(Tarefa proposta) No texto sobre direitos autorais na internet, em que ano Daniel Galera criou o fanzine por e-mail Cardosoonline? Responda, por favor, com base no texto.

Ao publicar um texto na internet, muitos escritores deixam claro que não se importam com a reprodução daquele trabalho, desde que haja a menção à autoria, desobrigando o pagamento de direitos autorais pelas obras em questão. “Eu transformei o meu livro A Tragicomédia Acadêmica em uma obra virtual, em um e-book, e estou cadastrando o título no Google Books”, anuncia Yuri, 34 anos, que mora em Goiânia.

O que o leva a tomar essa decisão, abdicando dos direitos autorais sobre o consumo de sua obra na internet, não é difícil de entender. “Enquanto não se é um escritor conhecido nas livrarias, é preciso divulgar o seu trabalho e a internet é muito poderosa nesse sentido. Às vezes a pessoa lê um trecho do trabalho, fica curiosa e acaba procurando o título no formato tradicional.”

Yuri publicou A Tragicomédia Acadêmica em livro, pela extinta Editora Vertente, de Campos do Jordão, mas a repercussão maior da obra veio mesmo depois que ela se tornou de livre acesso por meio do computador. “Até um jornalista da Nicarágua entrou em contato comigo para saber do livro”, relata. Ele, que foi um dos pupilos da poeta Hilda Hilst por pouco mais de dois anos, fez esse mesmo trabalho de transposição do papel para a tela eletrônica com livros da autora. Muita gente, principalmente de uma nova geração de escritores, pensa igual a Yuri.

Daniel Galera, que criou em 1998 o fanzine por e-mail Cardosoonline, juntamente com André Czarnobai, conhecido no meio literário como Cardoso, é uma das referências desse novo movimento. “O projeto surgiu como qualquer outro fanzine, com o objetivo de divulgar os textos de seus autores, mas acabou virando um fenômeno na internet. Não teve nada a ver com protestar contra qualquer esquema tradicional de publicação.”

Galera, que posteriormente criou uma editora independente em Porto Alegre, a Livros do Mal, e que acaba de lançar o romance Mãos de Cavalo pela poderosa Companhia das Letras, acredita que há espaço para todos os segmentos. “As editoras estão atentas às atividades dos projetos editoriais mais alternativos porque muitas novidades boas acabam surgindo daí. Depois que um autor mostra a que veio com uma publicação de caráter alternativo, aumenta a chance de uma editora grande querer investir no seu trabalho”, pondera.

Ele, no entanto, defende a flexibilização do direito autoral caso as partes envolvidas estejam de acordo. “É uma escolha do autor. Eu não gostaria, por exemplo, que alguém fizesse um longa-metragem baseado em um livro meu e não me pagasse nada por usar o meu texto como base. Nesse caso, é importante deter os direitos autorais para poder negociá-los com a produtora do filme. Por outro lado, não me preocupo com isso quando publico textos na internet. Podem republicar meus textos à vontade em sites e blogs desde que citem a autoria. Sempre funcionou e as pessoas costumam respeitar o autor”, alega. Yuri Vieira diz que o mais importante é garantir a atribuição de autoria da obra. “Esse controle ainda é difícil na internet”, queixa-se.

(Conjunto de registros)

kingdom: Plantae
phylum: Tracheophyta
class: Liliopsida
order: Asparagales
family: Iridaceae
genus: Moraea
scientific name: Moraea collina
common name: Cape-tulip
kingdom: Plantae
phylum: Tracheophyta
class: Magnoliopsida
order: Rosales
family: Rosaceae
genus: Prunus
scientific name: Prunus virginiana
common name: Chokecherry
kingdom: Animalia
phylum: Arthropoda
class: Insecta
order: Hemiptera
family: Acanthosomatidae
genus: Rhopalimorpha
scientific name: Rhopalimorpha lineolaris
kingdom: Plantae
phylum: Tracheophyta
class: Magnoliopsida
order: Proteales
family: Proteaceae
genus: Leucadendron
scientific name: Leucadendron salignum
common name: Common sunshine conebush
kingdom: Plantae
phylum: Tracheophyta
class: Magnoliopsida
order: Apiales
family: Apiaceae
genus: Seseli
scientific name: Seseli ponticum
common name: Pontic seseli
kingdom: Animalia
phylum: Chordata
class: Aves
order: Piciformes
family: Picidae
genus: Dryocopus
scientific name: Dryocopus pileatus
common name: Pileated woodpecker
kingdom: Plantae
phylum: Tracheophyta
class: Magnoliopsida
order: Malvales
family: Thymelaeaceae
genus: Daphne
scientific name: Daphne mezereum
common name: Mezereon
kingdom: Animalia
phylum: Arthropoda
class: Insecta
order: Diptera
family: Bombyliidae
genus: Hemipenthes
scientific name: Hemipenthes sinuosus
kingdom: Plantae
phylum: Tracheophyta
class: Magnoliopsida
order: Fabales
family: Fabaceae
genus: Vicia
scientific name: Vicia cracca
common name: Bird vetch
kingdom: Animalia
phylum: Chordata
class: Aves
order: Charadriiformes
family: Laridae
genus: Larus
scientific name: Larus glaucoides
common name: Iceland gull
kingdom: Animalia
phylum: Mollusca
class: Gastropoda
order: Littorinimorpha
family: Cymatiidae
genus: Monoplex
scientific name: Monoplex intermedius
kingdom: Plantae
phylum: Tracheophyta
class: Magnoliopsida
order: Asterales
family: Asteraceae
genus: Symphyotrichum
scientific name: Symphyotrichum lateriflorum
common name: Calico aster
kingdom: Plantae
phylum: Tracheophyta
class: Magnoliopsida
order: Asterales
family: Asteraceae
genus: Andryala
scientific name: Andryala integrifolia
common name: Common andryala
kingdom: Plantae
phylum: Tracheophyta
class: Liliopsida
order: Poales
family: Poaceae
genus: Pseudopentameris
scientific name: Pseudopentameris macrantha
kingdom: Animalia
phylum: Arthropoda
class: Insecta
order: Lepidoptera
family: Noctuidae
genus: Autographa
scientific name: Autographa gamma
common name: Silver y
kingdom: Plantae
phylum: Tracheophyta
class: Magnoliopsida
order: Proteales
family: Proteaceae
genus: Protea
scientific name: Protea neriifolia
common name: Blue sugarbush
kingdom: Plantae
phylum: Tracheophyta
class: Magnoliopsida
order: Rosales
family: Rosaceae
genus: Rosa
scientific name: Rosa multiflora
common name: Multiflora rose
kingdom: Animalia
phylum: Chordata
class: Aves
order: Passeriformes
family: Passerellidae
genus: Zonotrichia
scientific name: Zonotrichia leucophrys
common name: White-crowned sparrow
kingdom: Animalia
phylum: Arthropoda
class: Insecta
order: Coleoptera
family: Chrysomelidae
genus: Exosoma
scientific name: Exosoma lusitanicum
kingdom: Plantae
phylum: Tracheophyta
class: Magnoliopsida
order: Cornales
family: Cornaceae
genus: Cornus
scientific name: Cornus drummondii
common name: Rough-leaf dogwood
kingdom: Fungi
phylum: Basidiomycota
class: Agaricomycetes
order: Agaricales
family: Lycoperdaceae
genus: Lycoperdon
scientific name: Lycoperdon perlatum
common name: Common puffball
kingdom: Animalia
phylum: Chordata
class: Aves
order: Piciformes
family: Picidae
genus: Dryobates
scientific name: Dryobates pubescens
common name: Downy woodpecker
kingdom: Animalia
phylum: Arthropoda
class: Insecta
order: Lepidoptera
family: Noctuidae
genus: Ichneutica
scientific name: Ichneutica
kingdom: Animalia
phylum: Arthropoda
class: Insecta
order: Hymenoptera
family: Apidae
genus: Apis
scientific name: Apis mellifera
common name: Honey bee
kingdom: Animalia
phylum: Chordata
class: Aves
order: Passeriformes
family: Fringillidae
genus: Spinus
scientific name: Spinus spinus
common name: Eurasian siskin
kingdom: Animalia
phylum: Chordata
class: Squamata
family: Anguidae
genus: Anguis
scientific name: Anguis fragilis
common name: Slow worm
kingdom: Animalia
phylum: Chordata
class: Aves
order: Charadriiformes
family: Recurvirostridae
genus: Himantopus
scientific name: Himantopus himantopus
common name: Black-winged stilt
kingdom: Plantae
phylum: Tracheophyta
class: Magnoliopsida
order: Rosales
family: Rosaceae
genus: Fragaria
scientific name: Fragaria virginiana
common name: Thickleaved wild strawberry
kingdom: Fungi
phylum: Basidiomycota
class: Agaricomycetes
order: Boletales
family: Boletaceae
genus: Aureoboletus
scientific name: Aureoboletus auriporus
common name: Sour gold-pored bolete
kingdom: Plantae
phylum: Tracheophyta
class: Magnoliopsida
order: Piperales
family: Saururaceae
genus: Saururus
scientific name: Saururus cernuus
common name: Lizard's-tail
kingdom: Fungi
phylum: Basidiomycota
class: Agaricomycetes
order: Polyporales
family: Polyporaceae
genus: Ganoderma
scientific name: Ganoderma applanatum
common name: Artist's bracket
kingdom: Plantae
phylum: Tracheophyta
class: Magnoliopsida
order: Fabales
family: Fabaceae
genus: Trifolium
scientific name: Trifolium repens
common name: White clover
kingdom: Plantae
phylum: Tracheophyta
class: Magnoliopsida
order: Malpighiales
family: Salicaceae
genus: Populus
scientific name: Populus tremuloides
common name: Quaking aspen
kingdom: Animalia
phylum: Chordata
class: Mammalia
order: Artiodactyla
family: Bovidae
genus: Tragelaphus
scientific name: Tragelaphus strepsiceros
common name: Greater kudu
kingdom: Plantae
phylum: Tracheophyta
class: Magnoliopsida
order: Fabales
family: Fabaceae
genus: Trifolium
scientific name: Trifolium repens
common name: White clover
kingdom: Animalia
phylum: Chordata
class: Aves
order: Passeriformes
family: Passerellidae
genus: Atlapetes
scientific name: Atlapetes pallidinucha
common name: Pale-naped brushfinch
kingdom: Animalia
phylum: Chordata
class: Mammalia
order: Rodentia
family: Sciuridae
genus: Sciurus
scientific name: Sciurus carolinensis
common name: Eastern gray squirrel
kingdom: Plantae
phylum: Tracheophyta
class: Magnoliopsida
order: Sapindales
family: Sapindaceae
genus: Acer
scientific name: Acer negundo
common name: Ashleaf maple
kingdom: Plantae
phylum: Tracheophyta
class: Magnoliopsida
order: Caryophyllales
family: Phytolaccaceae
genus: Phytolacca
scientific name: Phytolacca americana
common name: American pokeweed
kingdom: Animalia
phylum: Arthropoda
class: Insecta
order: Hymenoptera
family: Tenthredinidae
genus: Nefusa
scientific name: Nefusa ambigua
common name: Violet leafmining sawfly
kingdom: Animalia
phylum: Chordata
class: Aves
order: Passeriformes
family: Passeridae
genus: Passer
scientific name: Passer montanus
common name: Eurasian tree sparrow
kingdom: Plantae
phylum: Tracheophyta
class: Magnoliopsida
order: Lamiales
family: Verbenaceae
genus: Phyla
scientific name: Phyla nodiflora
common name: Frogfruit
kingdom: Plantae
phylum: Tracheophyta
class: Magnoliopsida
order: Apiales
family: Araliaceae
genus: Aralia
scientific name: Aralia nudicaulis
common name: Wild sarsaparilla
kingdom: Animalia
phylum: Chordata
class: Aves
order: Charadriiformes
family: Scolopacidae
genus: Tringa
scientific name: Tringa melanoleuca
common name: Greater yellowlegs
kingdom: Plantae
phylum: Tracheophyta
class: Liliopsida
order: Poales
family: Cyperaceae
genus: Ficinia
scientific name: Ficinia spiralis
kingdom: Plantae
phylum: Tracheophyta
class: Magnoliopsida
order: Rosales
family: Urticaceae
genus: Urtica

(Resolução do problema) Em 1998.